Oped senld Dialogue editor 18/9/15
The Building (Pools) Amendment Bill which had its first reading in Parliament on the 16th of September does some necessary streamlining of current child safety law but remains yet another case of children’s interests being misunderstood and subordinated to those of adults. If it is passed in its present form it will erode the hard fought for protection children enjoy under the current legislation and there will be more drownings.
In recent times somewhere between zero and five small children have drowned in home swimming pools each year. This is awful but it is not nearly as bad as it was in the 1970s and 80s. The rising rate of installation of home pools in New Zealand at that time had been accompanied by a rise in the rate of child drownings. In the worst year, 1981, there were 17 drownings triggering a campaign to make pools safer. This led eventually to the passage of a law in 1987 requiring the enclosure of home pools with fences and gates to keep young children out.
It didn’t happen without a good deal of public argument which boiled down to the right of a homeowner to do what he liked on his own property versus an obligation on anyone creating a hazard, wherever it may be, to make it safe. On one side were aggrieved pool owners and elements of the pool supply industry. On the other were the Water Safety Council, the Plunket Society, Parents Centres and the Ministry of Health.
The Fencing of Swimming Pools Act 1987 (FOSPA) was the outcome. Its effect, reinforced no doubt by the publicity surrounding its passage, was to markedly reduce the number of children drowned. Campaigners had always argued that safety requirements for pools belonged in legislation alongside safety requirements for buildings and other structures on a property. Pools were not a special case but should be routinely expected to meet safety standards along with electrical wiring and walls and be inspected accordingly.
Campaigners were happy when, in 1992, pool safety requirements were included in the new Building Act and Building Regulations (Building Code). It was hoped that the angst that remained from the public argument over FOSPA would settle and ongoing attempts to challenge the law would come to an end, honour satisfied. Experience accumulated in adapting safety mechanisms to the wishes of property owners and the circumstances of properties around the country. New kinds of pools became popular, spas, hot tubs and blow-up portables. In 2006 this accumulated wisdom was incorporated into a New Zealand Standard, NZS 8500:2006 prepared by representatives from industry, safety and local government sectors.

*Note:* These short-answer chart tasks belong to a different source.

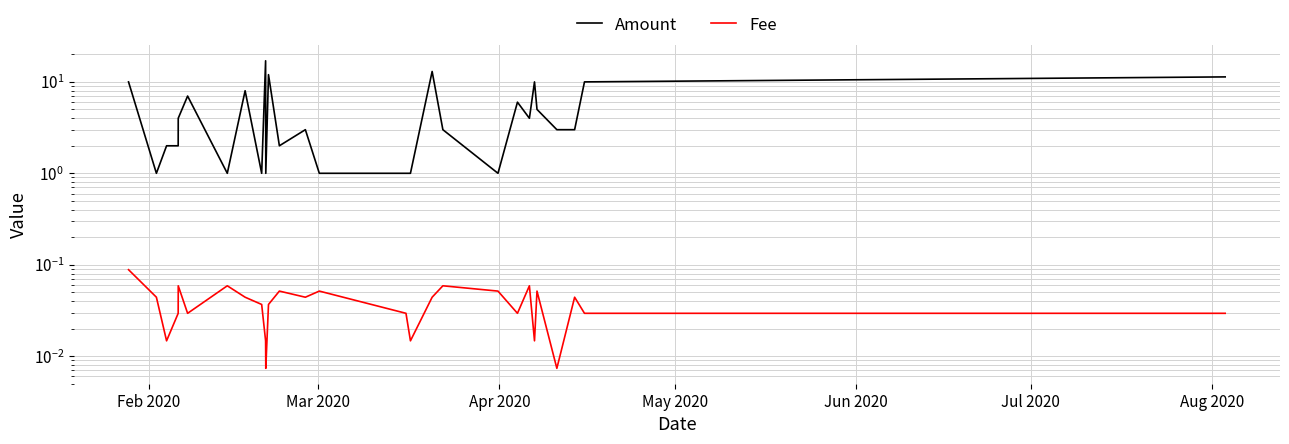

Which series has the largest range (max minus min)?

Amount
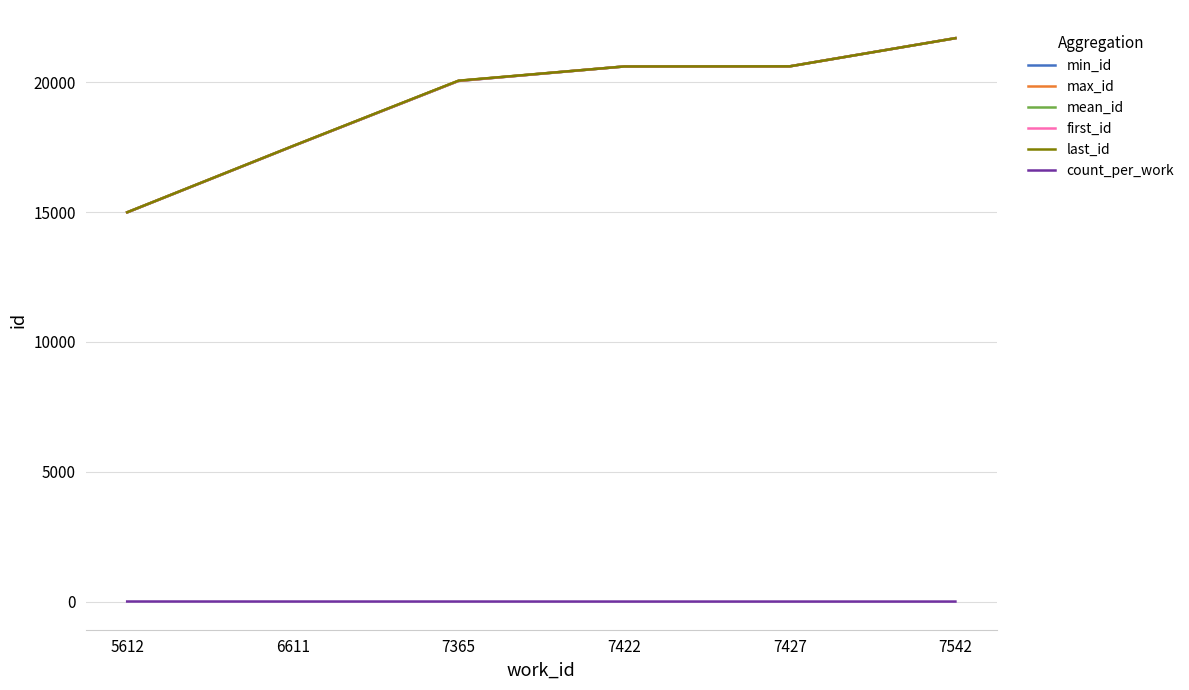

Which series has the largest total across all categories?

max_id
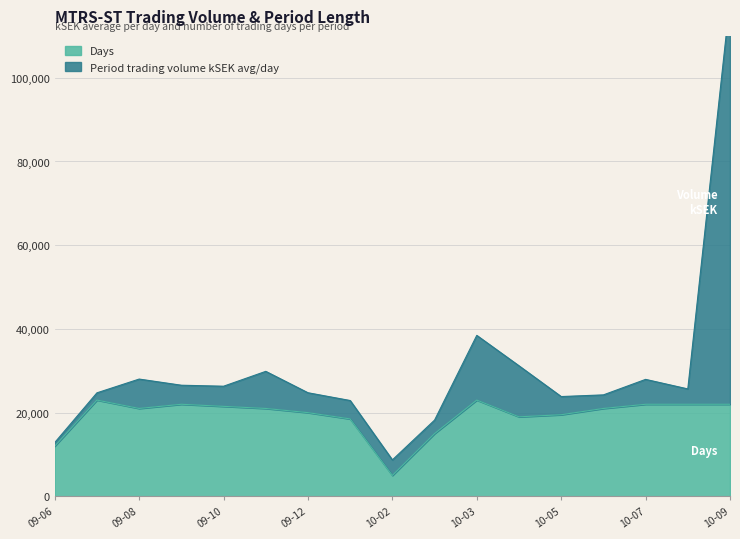

What is the highest value of the Days series?

23000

Meantime, across the board, regulations were being made less prescriptive, enabling greater creativity but also risking failures such as the leaky building debacle and the Pike River disaster. This movement toward a less prescriptive approach was one of the drivers behind the new Bill. In addition, the duplication and inconsistency from the continuing existence of both the FOSPA and the Building Act provisions needed sorting out. A third issue was the cost to pool owners and local government who administered the inspection process.
So, what is wrong with the Building (Pools) Amendment Bill?
First, it ignores knowledge and experience painstakingly acquired over forty years of trying to keep children safe. I cannot find in the Bill any reference to an acceptable standard such as either the Schedule to the FOSPA or NZS 8500: 2006. Nor is there a requirement for the territorial authority or the CEO of the Ministry of Building, Innovation and Employment (MBIE) to access suitable expertise or to take any action when granting an exemption. This contrasts with the provision in the FOSPA which requires, at least that an exemption would not significantly increase the danger to young children.
Second, the lack of controls on the granting of exemptions leaves a loophole through which it will be easy to pass.
Third, there has been inattention to important details, when they are specified, in constructing a safe barrier. For example, reference is made to the need for a gate to be self-closing but not self-latching and it is not specified that the opening mechanism should be inaccessible to a child of under five
Fourth, the definition of ‘pool’ provides another loophole. It is defined as “normally used for swimming, paddling or bathing” compared with FOSPA which says, “is used or capable of being used for the purpose of swimming, etc….” What it is normally used for is irrelevant to the young child who falls into it.
Fifth, the exemption of certain classes of spa and hot tub from having to have covers when not in use seems to include in-ground and low walled pools.
Sixth, access from the house to the pool must be through a door that is not ‘readily’ opened by a young child. Research shows that some of the children who have drowned in the past have made a determined effort to enter the pool rather than ‘readily’.
Seventh, the interval between inspections of five years is too long. In the past, councils with large numbers of pools such as Auckland have found it necessary to inspect at 3-yearly intervals. It is common experience that gates in particular fall into disrepair and fail to keep small children out.
Some of these faults are just sloppy drafting or lack of child safety knowledge. Others seem to be a deliberate watering down of the protection currently enjoyed by toddlers. These can and should be remedied in the select committee stage of this Bill.
Dr Ian Hassall is a paediatrician and child advocate. He is a former Deputy Medical Director of Plunket and was New Zealand’s first Children’s Commissioner.